Nel Varesotto, come in tutta Italia, la Liberazione si colloca convenzionalmente il 25 aprile 1945, che coincide con la liberazione della città di Milano.
Nel Luinese, in realtà, la battaglia proseguì fino al 30 aprile, quando una colonna di 50 garibaldini raggiunse Luino, ponendo fine alla lotta e ripristinando l'ordine in città.
I Garibaldini (Brigata "Walter Marcobi") intimarono la resa al presidio della Guardia di Finanza, che mise a disposizione del C.V.L. tutte le sue armi.
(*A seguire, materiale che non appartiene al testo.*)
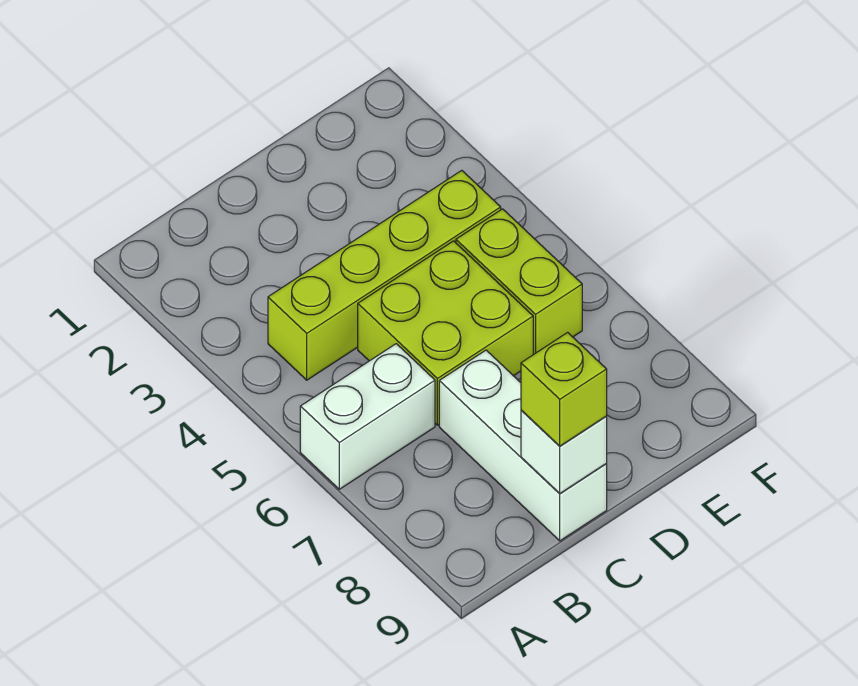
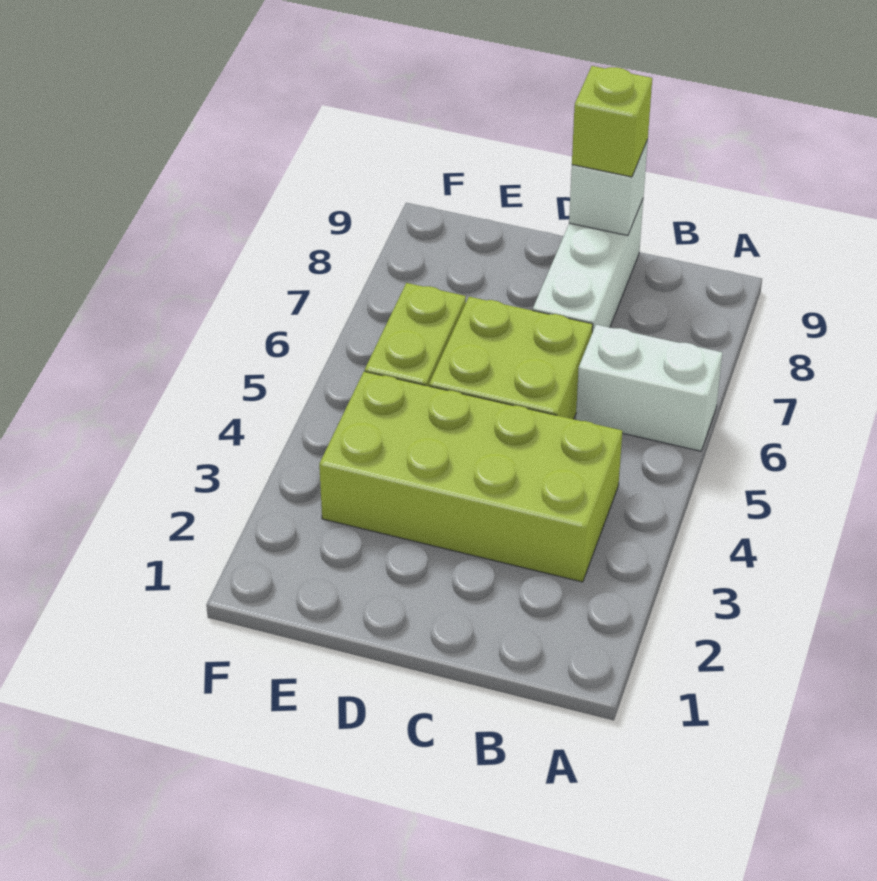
lime 1x4 brick [268,170,501,380] -> lime 2x4 brick [319,371,622,582]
I patrioti occuparono la caserma, e successivamente presidiarono la diga e la centrale elettrica di Creva. Lo scopo era di evitare atti di sabotaggio da parte dei fascisti che non si erano ancora arresi. In comune si insediò il C.L.N. che subito entrò in funzione. I garibaldini iniziarono i rastrellamenti nella zona ed effettuarono i servizi di blocco nelle località più importanti, nel tentativo di stanare i fascisti che avevano trovato rifugio nella zona di San Martino.
Il momento era grave e richiedeva molto impegno nell'amministrare la giustizia, anche se questo poteva significare fucilare centinaia di persone.
Alla periferia di Varese fu organizzato un campo di concentramento per rinchiudere i fascisti più pericolosi.
Alle Bettole fu eseguita la sentenza di morte di Enzo Savorgnan Conte di Cormons responsabile, tra l'altro, dell'uccisione dei sette fratelli Cervi.
Tra gli altri fascisti fucilati vi erano il commissario di P.S. Bellomo, che si era distinto per particolare accanimento contro antifascisti ed ebrei; l'agente dell'UPI Malnati, uno dei partecipanti all'uccisione di Walter Marcobi; Gagliardi, il maresciallo Avanzi e Gervasini, appartenenti alla brigata nera e distintisi per la loro ferocia nei rastrellamenti; il comandante delle brigate nere Zambon, Conti, Mignona e Cappelletti, responsabili dell'uccisione del tenente degli alpini Carletto Ferrari.